*Text passage*:
Khalisani Mahavidyalaya is one of the oldest college in Chandannagar,  in the Hooghly district, West Bengal, India. It offers undergraduate courses in arts, commerce and sciences.

History
The institution was established on 1 September 1970 to cater to the educational and cultural needs for the people of a locality stretching to the rural neighborhood in the western fringe of the town of Chandannagar. The establishment was possible because of the initiative taken by some pious and philanthropic persons. In the initial years of the journey the college achieved the recognition of the UGC under 2F and 12B, and got the affiliation under the University of Burdwan. The early years witnessed the excellence of the College in National Service Scheme and in the establishment of Hooghly District Blood Donors Society. From the last two decades of the last century Khalisani Mahavidyalaya have expanded their horizon and introduced various subjects in both Honors and General courses in B.A., B.Com. and B.Sc. streams. The College is now providing 12 Honors courses, apart from four courses in the general stream to almost 1000 students for each session, who come from a large feeder zone comprising the urban settlements like Chandannagar, Chinsurah, Bandel, and the rural areas of Singur. Majority of the students passed from the institutions are at present well established citizens in various facets of professions. It is affiliated to University of Burdwan.

*Data extracts*:
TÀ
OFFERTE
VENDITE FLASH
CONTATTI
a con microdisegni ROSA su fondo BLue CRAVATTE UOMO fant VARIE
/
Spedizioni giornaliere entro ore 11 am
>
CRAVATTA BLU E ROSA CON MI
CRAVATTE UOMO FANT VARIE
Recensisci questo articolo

*Your tasks*:
**1.** Check each statement against the text about Khalisani Mahavidyalaya and mark it yes or no, quoting the words that decide it: (a) The college was founded on 1 September 1970. (b) The college teaches only science subjects. (c) The college now runs 15 Honors courses.
**2.** Supply the next few sentences of the text about Khalisani Mahavidyalaya, picking up right after its final line.

*Responses for each task*:
**1.**
(a) Yes: "The institution was established on 1 September 1970"
(b) No: "It offers undergraduate courses in arts, commerce and sciences."
(c) No: "The College is now providing 12 Honors courses"

**2.**
Departments

Science

Chemistry
Physics
Mathematics
Botany
Zoology

Arts and Commerce

Bengali
English
Sanskrit
History
Geography
Political Science
Philosophy
Economics
Education
Commerce

Library
The motto of Khalisani Mahavidyalaya library is "Save the time of the reader". It is based on one of the five laws of library as established by Dr. S. R. Ranganathan, the father of Library Science in India. At present the library consists of over 25,000 physical volumes. The library maintains institutional memberships of British Council Libraries, National Institute of Science Communication and Information Resources (NISCAIR). It also provides its readers with access to JSTOR and NLIST e-resources from UGC INFLIBNET.

The Library OPAC (Online public access catalog) is accessible at http://khalisani-opac.l2c2.co.in

Accreditation
In 2016 Khalisani Mahavidyalaya has been Re-accredited and awarded B++ grade with merit point 2.77 out of 4.0 (CGPA) by the National Assessment and Accreditation Council (NAAC). Recently, the college has achieved Challenge Level Funding of RUSA securing 7th position among the colleges of West Bengal and 99th position among the colleges of India. The college is also recognized by the University Grants Commission (UGC).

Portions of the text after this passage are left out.